Another risk is the natural seasonality of the business. 80% of CTVA’s seed sales occur between the first and second quarters of the year.  This means Corteva spends the first three quarters ramping up working capital — and a lot of debt. Although the company generates a significant amount of cash from these sales, they don’t collect that cash until the end of Q4. In other words, the company is a net user of cash 3 out of the 4 business quarters. This isn’t ideal in a business model, and it’s a risk we need to take seriously.

Finally let’s talk about debt and pensions. Given the seasonality in their business, Corteva normally ramps up debt levels towards $4B by Q3 before paying it off by the end of the year. Along with this seasonal debt, the company has historical DowDuPont pension plans on its books, which require annual payments of $200-$300M annually. These pension payments directly affect FCFF — resulting in lower cash flows over the course of the next five years. We should treat these as operating expenses and add them on to our capital expenditures when modeling out cash flows.
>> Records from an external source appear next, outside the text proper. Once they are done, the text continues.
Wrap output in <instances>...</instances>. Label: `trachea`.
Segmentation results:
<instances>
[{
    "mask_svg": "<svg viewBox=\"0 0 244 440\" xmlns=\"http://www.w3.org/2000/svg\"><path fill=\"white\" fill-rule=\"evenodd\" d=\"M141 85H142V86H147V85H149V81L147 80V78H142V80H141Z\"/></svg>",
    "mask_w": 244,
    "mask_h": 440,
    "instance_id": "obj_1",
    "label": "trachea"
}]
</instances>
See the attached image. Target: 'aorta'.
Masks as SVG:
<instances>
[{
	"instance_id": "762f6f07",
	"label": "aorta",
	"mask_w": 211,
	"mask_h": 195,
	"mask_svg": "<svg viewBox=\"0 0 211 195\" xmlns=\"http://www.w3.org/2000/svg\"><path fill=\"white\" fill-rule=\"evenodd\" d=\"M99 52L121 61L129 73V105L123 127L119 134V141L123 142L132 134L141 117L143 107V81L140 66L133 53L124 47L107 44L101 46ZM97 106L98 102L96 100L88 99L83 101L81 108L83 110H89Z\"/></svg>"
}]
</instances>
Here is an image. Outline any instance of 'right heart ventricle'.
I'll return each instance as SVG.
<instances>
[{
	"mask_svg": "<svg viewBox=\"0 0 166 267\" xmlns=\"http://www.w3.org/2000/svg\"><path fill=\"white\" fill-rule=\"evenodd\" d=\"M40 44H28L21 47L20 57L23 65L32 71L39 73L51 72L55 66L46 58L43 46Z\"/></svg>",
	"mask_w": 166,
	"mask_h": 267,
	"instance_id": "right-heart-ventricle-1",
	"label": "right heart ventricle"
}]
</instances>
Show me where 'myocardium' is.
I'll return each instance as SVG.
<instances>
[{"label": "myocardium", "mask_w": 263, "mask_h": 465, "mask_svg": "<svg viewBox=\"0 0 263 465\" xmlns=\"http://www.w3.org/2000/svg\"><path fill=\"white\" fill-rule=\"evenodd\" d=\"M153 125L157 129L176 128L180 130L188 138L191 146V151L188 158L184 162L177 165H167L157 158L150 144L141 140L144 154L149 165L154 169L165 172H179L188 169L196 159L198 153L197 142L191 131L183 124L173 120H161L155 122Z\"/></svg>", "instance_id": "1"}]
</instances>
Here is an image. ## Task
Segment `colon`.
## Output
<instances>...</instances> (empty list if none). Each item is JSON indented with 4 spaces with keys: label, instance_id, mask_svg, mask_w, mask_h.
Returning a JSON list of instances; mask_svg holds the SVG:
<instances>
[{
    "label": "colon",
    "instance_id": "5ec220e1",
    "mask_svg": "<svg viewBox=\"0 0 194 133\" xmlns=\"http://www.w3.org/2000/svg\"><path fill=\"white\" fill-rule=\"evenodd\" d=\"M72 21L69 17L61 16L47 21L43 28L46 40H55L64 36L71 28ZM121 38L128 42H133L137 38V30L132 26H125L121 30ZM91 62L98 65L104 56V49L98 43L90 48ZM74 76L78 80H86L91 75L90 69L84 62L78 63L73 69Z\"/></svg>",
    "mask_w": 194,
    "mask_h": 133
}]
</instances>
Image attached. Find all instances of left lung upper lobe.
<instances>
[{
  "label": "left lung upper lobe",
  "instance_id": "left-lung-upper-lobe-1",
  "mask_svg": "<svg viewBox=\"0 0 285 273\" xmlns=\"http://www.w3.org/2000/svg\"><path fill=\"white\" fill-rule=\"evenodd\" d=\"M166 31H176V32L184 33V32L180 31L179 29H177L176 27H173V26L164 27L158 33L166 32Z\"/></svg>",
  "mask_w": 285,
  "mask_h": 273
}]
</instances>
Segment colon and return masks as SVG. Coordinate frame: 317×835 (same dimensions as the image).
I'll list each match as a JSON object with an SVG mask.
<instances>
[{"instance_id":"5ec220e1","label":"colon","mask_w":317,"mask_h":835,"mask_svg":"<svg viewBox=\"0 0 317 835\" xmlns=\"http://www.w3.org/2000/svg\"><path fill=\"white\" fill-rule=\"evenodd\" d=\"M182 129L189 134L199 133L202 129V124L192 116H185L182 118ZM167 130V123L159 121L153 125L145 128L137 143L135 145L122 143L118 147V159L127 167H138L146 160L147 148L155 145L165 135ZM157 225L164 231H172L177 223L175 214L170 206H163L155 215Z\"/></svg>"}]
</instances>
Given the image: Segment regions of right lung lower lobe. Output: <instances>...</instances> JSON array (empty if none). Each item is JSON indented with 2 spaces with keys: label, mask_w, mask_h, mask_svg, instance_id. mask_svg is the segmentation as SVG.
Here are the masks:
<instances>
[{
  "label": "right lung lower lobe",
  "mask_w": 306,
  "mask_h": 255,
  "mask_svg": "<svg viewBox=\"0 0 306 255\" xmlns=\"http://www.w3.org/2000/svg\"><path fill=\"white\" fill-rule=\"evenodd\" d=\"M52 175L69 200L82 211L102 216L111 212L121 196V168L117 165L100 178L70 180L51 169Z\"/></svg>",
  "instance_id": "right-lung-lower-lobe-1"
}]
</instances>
It’s Not Undervalued — Not Yet

At current share prices (around $27), I don’t think CTVA is undervalued. Rather at that price I would call it fairly priced. This means we’re faced with the dreaded questions: Do we pay a good price for a great business? Do we wait for the great business to offer a great price? I don’t know the right answer. What I do know is I would really like to buy shares for under $20. There are too many good opportunities out there to rush your entry price. Corteva has the chance to be a great opportunity — but only when the price allows.